Najpierw głodne dzieci

Na koniec Kaczyński omówił planowane zmiany w gospodarce - program "tanie państwo" (czyli m.in. likwidacja wielu inspekcji, urzędów i funduszy publicznych). Kołem zamachowym gospodarki ma być program kredytowania budownictwa mieszkaniowego. Ciężar dla budżetu byłby jednak ogromny - 80 mld zł w ciągu trzech lat!

No i reforma podatkowa. PiS ma alternatywne propozycje: 10-procentowy podatek dla zarabiających do 80 tys. zł rocznie oraz 35-40-proc. stawka dla najbogatszych; lub wprowadzenie dwóch stawek (18 i 32 proc.) podatku PIT, a docelowo - likwidacja PIT i zastąpienie go podatkiem od majątku.

Państwo ma być aktywne gospodarczo, np. wspierając tworzenie polskich grup kapitałowych. Wejścia do strefy euro Kaczyński nie wyczekuje z niecierpliwością. Nie zanegował sensu przyjęcia europejskiej waluty, ale podkreślał negatywne skutki, zwłaszcza wzrost cen.

Prezes PiS unikał określenia "IV RP". Jednak w przejęciu władzy przez PiS widział szansę na przełom. - Nie wiem, czy dokona się rewolucja moralna.

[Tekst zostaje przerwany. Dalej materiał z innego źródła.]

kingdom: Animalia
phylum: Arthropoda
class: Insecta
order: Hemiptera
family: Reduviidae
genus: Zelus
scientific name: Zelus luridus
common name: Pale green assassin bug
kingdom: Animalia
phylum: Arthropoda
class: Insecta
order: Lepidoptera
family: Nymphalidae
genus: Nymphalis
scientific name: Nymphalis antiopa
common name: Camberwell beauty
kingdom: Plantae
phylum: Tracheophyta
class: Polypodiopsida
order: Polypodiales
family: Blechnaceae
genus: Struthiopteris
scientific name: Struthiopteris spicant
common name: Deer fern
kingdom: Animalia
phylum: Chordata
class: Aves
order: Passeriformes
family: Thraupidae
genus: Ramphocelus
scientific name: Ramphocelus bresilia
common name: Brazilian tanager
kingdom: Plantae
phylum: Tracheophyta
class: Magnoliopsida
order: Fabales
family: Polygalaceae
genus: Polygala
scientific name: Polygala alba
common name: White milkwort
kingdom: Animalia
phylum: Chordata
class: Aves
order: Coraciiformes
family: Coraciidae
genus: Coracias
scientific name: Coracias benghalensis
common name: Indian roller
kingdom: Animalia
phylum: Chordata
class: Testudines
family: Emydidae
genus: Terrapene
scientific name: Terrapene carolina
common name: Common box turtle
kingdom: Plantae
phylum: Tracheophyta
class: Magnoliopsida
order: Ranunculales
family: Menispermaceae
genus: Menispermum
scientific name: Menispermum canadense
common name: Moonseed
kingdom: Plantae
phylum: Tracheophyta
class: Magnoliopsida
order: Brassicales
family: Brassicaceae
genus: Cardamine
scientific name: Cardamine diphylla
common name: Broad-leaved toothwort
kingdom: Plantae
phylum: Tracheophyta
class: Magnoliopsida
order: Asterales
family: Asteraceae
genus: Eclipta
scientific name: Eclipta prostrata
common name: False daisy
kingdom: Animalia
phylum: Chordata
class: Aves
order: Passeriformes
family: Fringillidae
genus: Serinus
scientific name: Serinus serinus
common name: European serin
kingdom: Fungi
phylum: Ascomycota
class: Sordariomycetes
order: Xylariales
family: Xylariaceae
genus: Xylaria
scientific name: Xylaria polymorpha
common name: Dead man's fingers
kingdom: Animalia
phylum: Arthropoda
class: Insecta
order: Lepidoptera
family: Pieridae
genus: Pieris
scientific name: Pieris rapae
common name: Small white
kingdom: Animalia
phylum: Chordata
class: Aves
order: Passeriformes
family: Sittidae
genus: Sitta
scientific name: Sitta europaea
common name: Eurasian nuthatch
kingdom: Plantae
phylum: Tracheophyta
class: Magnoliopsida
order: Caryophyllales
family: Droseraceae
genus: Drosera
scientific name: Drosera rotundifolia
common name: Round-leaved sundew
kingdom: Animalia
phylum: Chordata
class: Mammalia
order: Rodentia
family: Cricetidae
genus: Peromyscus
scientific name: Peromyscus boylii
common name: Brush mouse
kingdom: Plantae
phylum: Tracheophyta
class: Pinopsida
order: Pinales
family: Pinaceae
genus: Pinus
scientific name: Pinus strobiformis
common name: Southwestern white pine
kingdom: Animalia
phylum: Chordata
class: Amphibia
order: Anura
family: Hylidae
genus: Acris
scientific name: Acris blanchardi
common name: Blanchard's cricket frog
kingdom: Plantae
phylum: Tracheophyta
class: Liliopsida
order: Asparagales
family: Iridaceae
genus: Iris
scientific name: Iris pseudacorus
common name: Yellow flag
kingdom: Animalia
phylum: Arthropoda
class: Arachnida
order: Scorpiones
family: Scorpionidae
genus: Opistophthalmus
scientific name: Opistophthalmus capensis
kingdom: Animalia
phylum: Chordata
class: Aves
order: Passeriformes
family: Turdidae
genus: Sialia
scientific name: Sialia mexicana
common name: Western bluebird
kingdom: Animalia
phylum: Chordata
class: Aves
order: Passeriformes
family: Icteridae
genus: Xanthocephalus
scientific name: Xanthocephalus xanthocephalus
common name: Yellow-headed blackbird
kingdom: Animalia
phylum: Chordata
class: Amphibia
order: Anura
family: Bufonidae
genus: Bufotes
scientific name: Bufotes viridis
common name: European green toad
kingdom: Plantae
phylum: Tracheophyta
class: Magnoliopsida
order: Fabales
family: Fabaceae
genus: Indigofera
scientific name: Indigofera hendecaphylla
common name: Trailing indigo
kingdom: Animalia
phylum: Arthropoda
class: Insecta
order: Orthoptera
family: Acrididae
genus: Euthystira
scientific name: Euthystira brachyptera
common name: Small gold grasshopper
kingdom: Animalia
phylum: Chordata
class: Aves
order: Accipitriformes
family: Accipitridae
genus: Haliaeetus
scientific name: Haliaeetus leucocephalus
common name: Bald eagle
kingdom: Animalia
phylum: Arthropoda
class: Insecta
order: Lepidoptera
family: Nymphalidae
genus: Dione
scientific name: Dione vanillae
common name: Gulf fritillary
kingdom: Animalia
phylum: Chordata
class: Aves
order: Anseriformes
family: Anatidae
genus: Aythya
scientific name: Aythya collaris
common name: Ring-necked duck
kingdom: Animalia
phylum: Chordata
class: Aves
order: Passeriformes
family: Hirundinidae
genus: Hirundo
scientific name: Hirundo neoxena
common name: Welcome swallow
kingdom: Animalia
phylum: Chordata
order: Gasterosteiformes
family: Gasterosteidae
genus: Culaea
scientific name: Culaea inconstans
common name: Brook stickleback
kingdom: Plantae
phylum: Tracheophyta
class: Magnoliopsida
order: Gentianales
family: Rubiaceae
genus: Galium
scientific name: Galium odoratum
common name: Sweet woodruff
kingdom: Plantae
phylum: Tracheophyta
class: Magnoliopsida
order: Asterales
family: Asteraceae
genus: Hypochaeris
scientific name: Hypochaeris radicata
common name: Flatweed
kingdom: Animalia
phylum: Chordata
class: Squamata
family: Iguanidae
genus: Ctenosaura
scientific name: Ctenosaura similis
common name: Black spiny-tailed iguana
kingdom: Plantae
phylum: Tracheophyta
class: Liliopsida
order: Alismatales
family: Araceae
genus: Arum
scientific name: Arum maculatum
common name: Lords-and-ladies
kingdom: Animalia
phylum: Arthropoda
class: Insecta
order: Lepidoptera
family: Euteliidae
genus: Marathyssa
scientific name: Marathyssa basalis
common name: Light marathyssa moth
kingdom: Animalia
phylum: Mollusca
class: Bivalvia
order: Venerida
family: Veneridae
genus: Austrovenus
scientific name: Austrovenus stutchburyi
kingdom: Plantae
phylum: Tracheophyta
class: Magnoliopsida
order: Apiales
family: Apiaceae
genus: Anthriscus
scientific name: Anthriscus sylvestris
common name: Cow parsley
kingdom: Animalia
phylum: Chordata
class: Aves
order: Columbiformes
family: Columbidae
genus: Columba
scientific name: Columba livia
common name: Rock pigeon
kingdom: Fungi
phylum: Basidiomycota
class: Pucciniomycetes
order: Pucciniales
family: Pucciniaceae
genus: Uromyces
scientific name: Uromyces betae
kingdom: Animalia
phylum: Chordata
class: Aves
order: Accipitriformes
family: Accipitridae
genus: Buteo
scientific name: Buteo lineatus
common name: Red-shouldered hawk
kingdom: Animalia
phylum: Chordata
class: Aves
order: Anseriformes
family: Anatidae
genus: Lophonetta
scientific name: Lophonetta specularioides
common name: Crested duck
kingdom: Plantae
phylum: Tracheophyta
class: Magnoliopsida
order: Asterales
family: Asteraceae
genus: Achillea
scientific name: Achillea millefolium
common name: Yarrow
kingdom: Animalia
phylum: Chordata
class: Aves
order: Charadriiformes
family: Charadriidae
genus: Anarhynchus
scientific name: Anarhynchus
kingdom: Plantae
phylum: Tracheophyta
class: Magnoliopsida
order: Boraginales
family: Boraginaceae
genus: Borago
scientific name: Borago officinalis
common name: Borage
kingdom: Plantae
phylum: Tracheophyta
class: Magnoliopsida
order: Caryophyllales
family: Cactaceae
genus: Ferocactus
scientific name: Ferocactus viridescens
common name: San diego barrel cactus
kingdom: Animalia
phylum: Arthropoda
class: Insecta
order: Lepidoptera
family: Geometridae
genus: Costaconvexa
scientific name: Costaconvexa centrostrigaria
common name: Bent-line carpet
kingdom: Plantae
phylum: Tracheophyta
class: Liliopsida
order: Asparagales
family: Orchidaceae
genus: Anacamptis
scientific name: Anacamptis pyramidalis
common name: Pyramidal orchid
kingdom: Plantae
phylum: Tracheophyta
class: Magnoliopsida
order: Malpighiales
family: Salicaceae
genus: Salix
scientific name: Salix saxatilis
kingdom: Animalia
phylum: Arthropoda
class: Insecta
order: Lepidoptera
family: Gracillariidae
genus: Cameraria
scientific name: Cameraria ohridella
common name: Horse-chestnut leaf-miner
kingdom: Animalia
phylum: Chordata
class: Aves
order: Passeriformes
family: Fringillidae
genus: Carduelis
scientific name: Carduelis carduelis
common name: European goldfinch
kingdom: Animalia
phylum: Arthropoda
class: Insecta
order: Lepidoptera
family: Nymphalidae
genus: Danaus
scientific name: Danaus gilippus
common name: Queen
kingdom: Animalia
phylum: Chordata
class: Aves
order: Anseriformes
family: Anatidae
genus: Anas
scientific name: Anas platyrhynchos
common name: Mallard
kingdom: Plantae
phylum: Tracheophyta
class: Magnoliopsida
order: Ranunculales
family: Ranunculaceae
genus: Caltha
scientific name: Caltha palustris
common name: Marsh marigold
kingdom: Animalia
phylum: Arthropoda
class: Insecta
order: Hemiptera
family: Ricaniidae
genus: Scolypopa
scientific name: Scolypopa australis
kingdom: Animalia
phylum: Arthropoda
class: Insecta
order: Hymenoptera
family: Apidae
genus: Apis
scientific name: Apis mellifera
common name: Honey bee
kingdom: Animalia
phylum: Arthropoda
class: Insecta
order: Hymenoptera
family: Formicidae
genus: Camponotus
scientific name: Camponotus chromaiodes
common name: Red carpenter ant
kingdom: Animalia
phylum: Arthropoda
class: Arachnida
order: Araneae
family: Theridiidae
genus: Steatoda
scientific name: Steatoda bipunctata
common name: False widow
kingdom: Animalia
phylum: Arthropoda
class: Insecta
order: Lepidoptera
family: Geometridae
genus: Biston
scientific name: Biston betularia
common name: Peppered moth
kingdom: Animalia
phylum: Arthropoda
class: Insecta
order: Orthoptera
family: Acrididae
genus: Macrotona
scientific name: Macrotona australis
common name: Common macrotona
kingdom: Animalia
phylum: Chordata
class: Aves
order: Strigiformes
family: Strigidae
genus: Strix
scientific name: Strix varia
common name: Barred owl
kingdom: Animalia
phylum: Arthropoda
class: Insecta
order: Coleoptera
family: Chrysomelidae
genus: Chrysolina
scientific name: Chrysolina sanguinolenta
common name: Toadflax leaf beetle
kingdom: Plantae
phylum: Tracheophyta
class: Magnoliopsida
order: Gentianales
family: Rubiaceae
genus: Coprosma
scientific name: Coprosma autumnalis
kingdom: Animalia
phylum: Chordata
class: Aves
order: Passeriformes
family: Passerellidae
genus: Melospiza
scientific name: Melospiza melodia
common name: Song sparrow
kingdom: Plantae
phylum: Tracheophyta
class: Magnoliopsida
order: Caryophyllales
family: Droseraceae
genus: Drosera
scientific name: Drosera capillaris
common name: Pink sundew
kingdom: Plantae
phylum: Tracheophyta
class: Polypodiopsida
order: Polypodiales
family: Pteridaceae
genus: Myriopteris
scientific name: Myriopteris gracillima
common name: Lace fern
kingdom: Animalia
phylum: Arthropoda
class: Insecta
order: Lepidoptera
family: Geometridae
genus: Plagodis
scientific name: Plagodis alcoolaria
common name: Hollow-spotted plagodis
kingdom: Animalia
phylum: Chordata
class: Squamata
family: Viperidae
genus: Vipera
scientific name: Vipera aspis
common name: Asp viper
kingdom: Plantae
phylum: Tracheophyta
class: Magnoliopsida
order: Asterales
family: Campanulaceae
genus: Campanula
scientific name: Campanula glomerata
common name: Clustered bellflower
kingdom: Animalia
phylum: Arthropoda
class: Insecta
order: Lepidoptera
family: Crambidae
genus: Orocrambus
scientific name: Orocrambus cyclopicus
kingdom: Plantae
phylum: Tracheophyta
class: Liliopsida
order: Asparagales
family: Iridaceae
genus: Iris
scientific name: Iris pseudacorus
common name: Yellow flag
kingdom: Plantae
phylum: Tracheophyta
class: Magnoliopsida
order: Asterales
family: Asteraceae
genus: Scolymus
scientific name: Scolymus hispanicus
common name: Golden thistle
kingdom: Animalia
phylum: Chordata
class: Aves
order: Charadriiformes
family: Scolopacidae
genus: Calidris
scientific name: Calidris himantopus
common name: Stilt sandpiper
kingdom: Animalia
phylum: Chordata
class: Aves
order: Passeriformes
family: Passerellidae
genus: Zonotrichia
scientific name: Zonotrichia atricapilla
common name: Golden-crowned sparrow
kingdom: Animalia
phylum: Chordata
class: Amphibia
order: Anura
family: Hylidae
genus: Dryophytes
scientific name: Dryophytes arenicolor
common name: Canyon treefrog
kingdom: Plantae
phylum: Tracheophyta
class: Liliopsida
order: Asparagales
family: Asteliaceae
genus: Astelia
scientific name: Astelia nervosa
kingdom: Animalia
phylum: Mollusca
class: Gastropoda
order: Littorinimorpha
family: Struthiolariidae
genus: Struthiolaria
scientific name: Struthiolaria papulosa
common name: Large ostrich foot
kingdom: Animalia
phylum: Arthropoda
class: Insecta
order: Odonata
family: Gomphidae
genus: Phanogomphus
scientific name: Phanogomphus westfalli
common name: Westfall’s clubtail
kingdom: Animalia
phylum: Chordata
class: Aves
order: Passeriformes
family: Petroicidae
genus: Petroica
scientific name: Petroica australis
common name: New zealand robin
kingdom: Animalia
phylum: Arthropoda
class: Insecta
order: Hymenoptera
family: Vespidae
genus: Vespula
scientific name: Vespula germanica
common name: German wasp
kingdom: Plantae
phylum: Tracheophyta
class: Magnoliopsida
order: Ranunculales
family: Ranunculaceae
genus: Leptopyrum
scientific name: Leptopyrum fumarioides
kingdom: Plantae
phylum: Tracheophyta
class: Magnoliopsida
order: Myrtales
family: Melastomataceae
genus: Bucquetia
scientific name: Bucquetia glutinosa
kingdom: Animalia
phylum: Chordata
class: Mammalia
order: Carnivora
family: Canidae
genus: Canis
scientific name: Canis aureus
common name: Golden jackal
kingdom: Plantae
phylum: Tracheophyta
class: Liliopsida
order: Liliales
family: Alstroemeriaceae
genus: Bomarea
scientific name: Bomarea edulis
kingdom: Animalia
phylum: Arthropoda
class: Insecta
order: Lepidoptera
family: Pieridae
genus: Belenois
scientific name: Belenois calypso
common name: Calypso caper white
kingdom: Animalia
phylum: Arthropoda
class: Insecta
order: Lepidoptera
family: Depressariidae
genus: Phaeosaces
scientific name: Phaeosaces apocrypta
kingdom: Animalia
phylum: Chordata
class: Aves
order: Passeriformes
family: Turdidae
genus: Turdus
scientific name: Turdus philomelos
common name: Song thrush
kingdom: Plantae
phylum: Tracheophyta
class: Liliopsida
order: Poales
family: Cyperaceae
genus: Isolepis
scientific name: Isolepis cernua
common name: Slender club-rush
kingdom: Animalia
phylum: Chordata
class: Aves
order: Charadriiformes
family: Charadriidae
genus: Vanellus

Niezbędny będzie jednak akt otwarcia, jakiego zabrakło w 1989 r. PO proponuje, by takim aktem było ograniczenie przywilejów władzy. To ważne, ale nie najważniejsze. Największą hańbą III RP są głodne polskie dzieci. I to od decyzji w tej sprawie trzeba zacząć nową kadencję - oświadczył Kaczyński.